What a revelation! I went to get my new glasses right away, and lo and behold, my vision was restored. To my relief, I could see the screen projections at church, and the running words on television, all quite clearly. What a simple solution to a vexing problem to me, the “poor patient”. I’m guessing the vexing was overlooked because it was likely “too simple”. All I needed was glasses. Pretty much out of the hyper focused super specialized realm! The ordinary person might be forgiven to think that simple good vision was a critical end point of eye care.

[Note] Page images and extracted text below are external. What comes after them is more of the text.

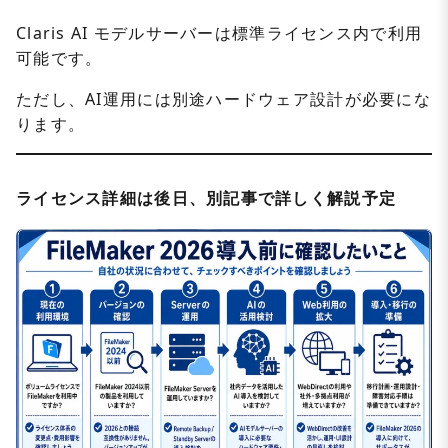
Claris AI モデルサーバーは標準ライセンス内で利用
可能です。
ただし、AI運用には別途ハードウェア設計が必要にな
ります。
ライセンス詳細は後日、別記事で詳しく解説予定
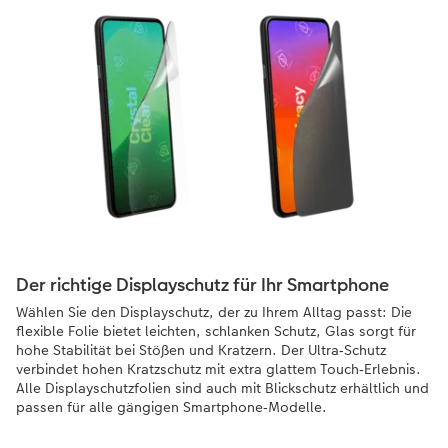
Der richtige Displayschutz für Ihr Smartphone
Wählen Sie den Displayschutz, der zu Ihrem Alltag passt: Die
flexible Folie bietet leichten, schlanken Schutz, Glas sorgt für
hohe Stabilität bei Stößen und Kratzern. Der Ultra‑Schutz
verbindet hohen Kratzschutz mit extra glattem Touch‑Erlebnis.
Alle Displayschutzfolien sind auch mit Blickschutz erhältlich und
passen für alle gängigen Smartphone‑Modelle.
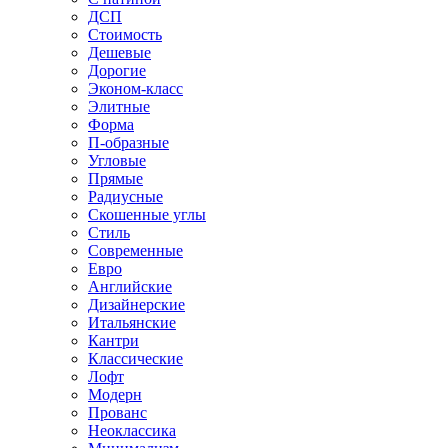
ДСП
Стоимость
Дешевые
Дорогие
Эконом-класс
Элитные
Форма
П-образные
Угловые
Прямые
Радиусные
Скошенные углы
Стиль
Современные
Евро
Английские
Дизайнерские
Итальянские
Кантри
Классические
Лофт
Модерн
Прованс
Неоклассика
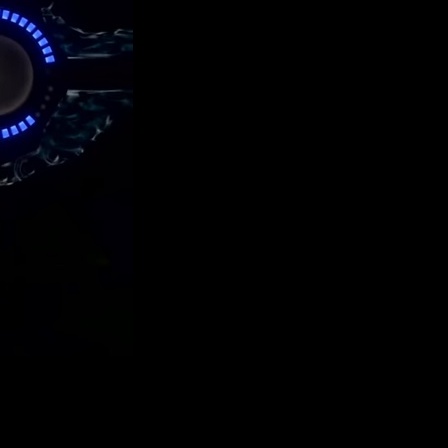
os, pero con cambios. Esto, en principio, están especialmente
o del
pay to win
para hacer de la experiencia algo mucho más
es muy trabajadas y con un aspecto muy interesante.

We often hear a common expression that we sometimes “cannot see the forest for the trees,” or get stuck in details and not remember the big picture. A situation that could entangle a subspecialized neonatal clinician-scientist, a subspecialized gynecologic oncology surgeon, or a subspecialized glaucoma ophthalmologist. It’s a particular warning to specialized people like me, since I tend to always urge people to be more focused in life!
To prevent my focusitis making me stuck in minutiae, I often step back periodically to think about the full perspective. As a practical step, I make systematic 5 or 10 year plans, allowing regular pauses and course corrections in my life journey as necessary. Details (even sub, sub specialization ones) are important; just don’t let them take us off track from the key end point (the main point, the vision if you wish).
To belabor the point, I really prefer a crystal clear vision for my final key destination, the ultimate goal of life. I trust you also have a clear vision?